## [Work order]
Retype every entry in its entirety, without alteration.
+-------+
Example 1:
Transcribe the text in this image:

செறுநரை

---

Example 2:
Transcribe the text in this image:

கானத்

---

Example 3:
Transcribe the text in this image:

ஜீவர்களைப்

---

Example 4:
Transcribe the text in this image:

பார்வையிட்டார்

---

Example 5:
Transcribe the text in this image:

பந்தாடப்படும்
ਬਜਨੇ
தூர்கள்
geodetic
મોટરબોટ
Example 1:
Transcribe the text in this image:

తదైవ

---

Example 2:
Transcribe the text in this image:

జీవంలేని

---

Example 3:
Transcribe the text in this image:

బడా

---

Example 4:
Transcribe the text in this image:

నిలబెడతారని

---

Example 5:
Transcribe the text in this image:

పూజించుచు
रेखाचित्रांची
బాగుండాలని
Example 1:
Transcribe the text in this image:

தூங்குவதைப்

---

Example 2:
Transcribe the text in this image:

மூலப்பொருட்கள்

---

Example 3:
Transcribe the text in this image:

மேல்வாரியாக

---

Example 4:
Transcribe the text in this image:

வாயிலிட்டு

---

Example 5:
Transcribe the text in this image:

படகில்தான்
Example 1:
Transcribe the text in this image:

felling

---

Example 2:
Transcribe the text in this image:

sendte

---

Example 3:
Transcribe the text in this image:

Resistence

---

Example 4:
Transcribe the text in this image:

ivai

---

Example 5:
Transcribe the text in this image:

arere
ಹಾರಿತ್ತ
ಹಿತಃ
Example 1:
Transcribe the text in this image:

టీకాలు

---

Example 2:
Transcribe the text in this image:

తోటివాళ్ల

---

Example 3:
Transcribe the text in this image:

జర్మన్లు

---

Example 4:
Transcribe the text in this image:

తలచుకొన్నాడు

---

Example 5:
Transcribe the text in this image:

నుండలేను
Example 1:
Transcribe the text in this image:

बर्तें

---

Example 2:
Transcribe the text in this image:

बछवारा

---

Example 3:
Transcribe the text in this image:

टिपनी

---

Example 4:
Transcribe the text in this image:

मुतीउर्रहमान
+-------+
## [Expected answer]
Example 1:
Transcribe the text in this image:

செறுநரை

---

Example 2:
Transcribe the text in this image:

கானத்

---

Example 3:
Transcribe the text in this image:

ஜீவர்களைப்

---

Example 4:
Transcribe the text in this image:

பார்வையிட்டார்

---

Example 5:
Transcribe the text in this image:

பந்தாடப்படும்
ਬਜਨੇ
தூர்கள்
geodetic
મોટરબોટ
Example 1:
Transcribe the text in this image:

తదైవ

---

Example 2:
Transcribe the text in this image:

జీవంలేని

---

Example 3:
Transcribe the text in this image:

బడా

---

Example 4:
Transcribe the text in this image:

నిలబెడతారని

---

Example 5:
Transcribe the text in this image:

పూజించుచు
रेखाचित्रांची
బాగుండాలని
Example 1:
Transcribe the text in this image:

தூங்குவதைப்

---

Example 2:
Transcribe the text in this image:

மூலப்பொருட்கள்

---

Example 3:
Transcribe the text in this image:

மேல்வாரியாக

---

Example 4:
Transcribe the text in this image:

வாயிலிட்டு

---

Example 5:
Transcribe the text in this image:

படகில்தான்
Example 1:
Transcribe the text in this image:

felling

---

Example 2:
Transcribe the text in this image:

sendte

---

Example 3:
Transcribe the text in this image:

Resistence

---

Example 4:
Transcribe the text in this image:

ivai

---

Example 5:
Transcribe the text in this image:

arere
ಹಾರಿತ್ತ
ಹಿತಃ
Example 1:
Transcribe the text in this image:

టీకాలు

---

Example 2:
Transcribe the text in this image:

తోటివాళ్ల

---

Example 3:
Transcribe the text in this image:

జర్మన్లు

---

Example 4:
Transcribe the text in this image:

తలచుకొన్నాడు

---

Example 5:
Transcribe the text in this image:

నుండలేను
Example 1:
Transcribe the text in this image:

बर्तें

---

Example 2:
Transcribe the text in this image:

बछवारा

---

Example 3:
Transcribe the text in this image:

टिपनी

---

Example 4:
Transcribe the text in this image:

मुतीउर्रहमान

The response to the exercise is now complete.